Written by Candice
As I proud plant parent, overcome with joy at each milestone, I often text photos of my indoor Peace Lily to my family and friends.
Lily’s first milestone? A sprouted fern. Then, when spring came, she budded her first flower.
LILY GREW A LILY.
In the same way I receive a lack of enthusiasm from those I text Lily’s milestones to, there is another seed that when planted, no one cares to know about. However, this nasty seed is one we cannot help but notice, as it grows into a weed, spreading viciously, with the potential to take over an entire garden.
The weed that grows from the ‘seed of doubt’, unlike my housemate’s plant (which is shrivelled on our balcony to my horror), is difficult to kill.
Unlike my housemate’s plant (he didn't even name it), the unforgettable doubt weed is watered often. Soon enough this deceptive little seed looks as scary as the plants found in the greenhouse at Hogwarts!
By now I hope you understand my analogy for the mental state people succumb to.
The things that make up who we are (work, relationships, health, image etc) can be consumed by doubt. We must learn to treat our doubts with the same disregard as my housemate does his plant-child.
Somebody call the Botanic Welfare, ‘cos these kids are goin’ hungry tonight.
Some people doubt themselves and their abilities quicker than others. I tend to be one of these people.
I’ve stuffed up at work and believed I mustn’t be that fabulous employee who doesn’t miss a thing.
I’ve made the decision to end relationships, but because the people I dated didn’t try to win me back ASAP, my ego was bruised and so I doubted if I was ever worth fighting for to begin with.
Hell, I’ve even doubted that I can hold conversations with people. If you know me well, then you’d agree this is THE STUPIDEST DOUBT EVER.
Our morals and beliefs shift quickly from the moment doubt is planted. We tend to think our morals define who we are and form our identity so this shift can be a problem.
The quicker the seed is watered with supporting evidence (we are negative bias so the evidence is usually against our favour), the quicker our mind concludes that these shifts of moral have revealed WHO WE REALLY ARE.
“I’m supposed to be an organised person, but I mustn’t be as I’ve stuffed this up big time. I’m shit at my job.”
“I’m supposed to be lovable, but it seems I am not because he couldn’t say ‘I love you’.”
“I’m supposed to be a good decision maker, but lately I’ve gone down the wrong path a couple of times, so I guess I am a terrible decision maker after all.”
“Who have I become?”
Try killing these doubts quickly. Tough, huh?
We forget to look at the opposing evidence because the doubt weed is all we can see.
We need to remind ourselves that self-doubt is not another human telling us who they see us as. It’s really only words spreading through our mind, accumulating other shitty words (evidence) and then spreading further.

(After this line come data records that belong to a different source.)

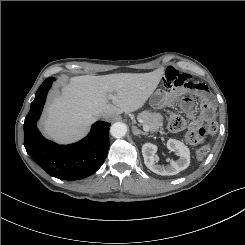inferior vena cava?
<instances>
[{
    "label": "inferior vena cava",
    "mask_w": 245,
    "mask_h": 245,
    "mask_svg": "<svg viewBox=\"0 0 245 245\" xmlns=\"http://www.w3.org/2000/svg\"><path fill=\"white\" fill-rule=\"evenodd\" d=\"M100 117L105 118V117H106V115H105V114H101V115H100Z\"/></svg>",
    "instance_id": "1"
}]
</instances>
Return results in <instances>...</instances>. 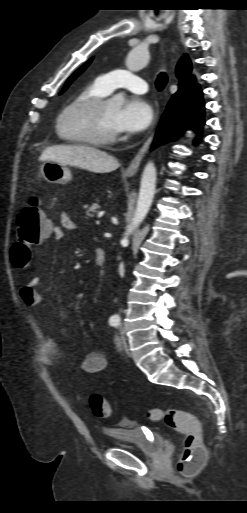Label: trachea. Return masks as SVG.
Returning <instances> with one entry per match:
<instances>
[{
    "instance_id": "trachea-1",
    "label": "trachea",
    "mask_w": 247,
    "mask_h": 513,
    "mask_svg": "<svg viewBox=\"0 0 247 513\" xmlns=\"http://www.w3.org/2000/svg\"><path fill=\"white\" fill-rule=\"evenodd\" d=\"M167 81H168L167 75L164 72L160 73L155 82L157 90L162 91L164 89V87L166 86Z\"/></svg>"
}]
</instances>
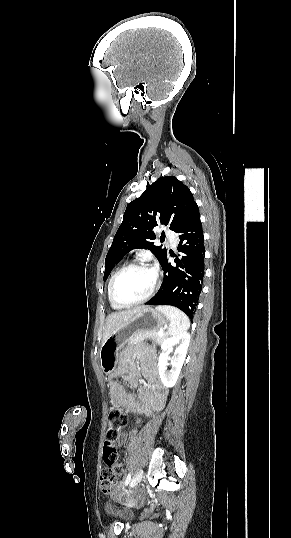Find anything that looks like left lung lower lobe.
Masks as SVG:
<instances>
[{
  "mask_svg": "<svg viewBox=\"0 0 291 538\" xmlns=\"http://www.w3.org/2000/svg\"><path fill=\"white\" fill-rule=\"evenodd\" d=\"M179 235L176 267L168 264L167 257L161 263L164 281L157 294L147 305H172L193 318L204 278V240L198 208L174 231Z\"/></svg>",
  "mask_w": 291,
  "mask_h": 538,
  "instance_id": "left-lung-lower-lobe-1",
  "label": "left lung lower lobe"
}]
</instances>
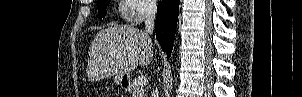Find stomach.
Here are the masks:
<instances>
[{
	"mask_svg": "<svg viewBox=\"0 0 302 97\" xmlns=\"http://www.w3.org/2000/svg\"><path fill=\"white\" fill-rule=\"evenodd\" d=\"M129 76L127 74H123V75H113V80L114 83L118 86H121L123 88L127 87L128 83H129Z\"/></svg>",
	"mask_w": 302,
	"mask_h": 97,
	"instance_id": "0dacf381",
	"label": "stomach"
}]
</instances>
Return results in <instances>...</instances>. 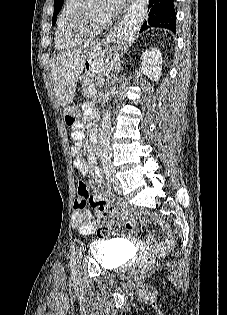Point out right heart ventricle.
I'll list each match as a JSON object with an SVG mask.
<instances>
[{
    "mask_svg": "<svg viewBox=\"0 0 227 315\" xmlns=\"http://www.w3.org/2000/svg\"><path fill=\"white\" fill-rule=\"evenodd\" d=\"M82 0H64L60 13L58 15L55 31V43L59 50H67L83 41L90 39L93 36H83L80 39H71L67 34V27L70 19L75 13L77 7Z\"/></svg>",
    "mask_w": 227,
    "mask_h": 315,
    "instance_id": "obj_1",
    "label": "right heart ventricle"
}]
</instances>
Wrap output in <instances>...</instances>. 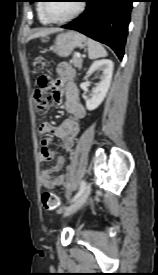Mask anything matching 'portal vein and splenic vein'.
I'll use <instances>...</instances> for the list:
<instances>
[{
	"label": "portal vein and splenic vein",
	"instance_id": "obj_1",
	"mask_svg": "<svg viewBox=\"0 0 158 275\" xmlns=\"http://www.w3.org/2000/svg\"><path fill=\"white\" fill-rule=\"evenodd\" d=\"M76 56H77V57H81L80 53H76Z\"/></svg>",
	"mask_w": 158,
	"mask_h": 275
}]
</instances>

Sticks and stones may break my bones, but remember the part about the words?
SO HOW THE F*CK DO WE KILL THIS BLOODY WEED?
I’m not a green thumb so the blog title is misleading. I cannot tell you how to weed your own garden.
My belief is that doubts don’t define who we are, or have the power to change our identity.
We’re a lot more than the words that pop up in our head. We’re many contradicting things actually, and that’s totally okay!
“Life can be many things at once, just like you” – Dallas Clayton
Candice's weeding tips:
Do you have any weeding tips?
Identifying the seed of doubt is important so that you can nip it in the bud early. BOOM - sick of my gardening puns yet? I’m not.
Once you can recognise that the seed you’ve planted is actually a shitty ugly weed that you don’t want to take photos of, you choose to water your ACTUAL LIVING PLANTS. That’s when the good stuff begins to blossom.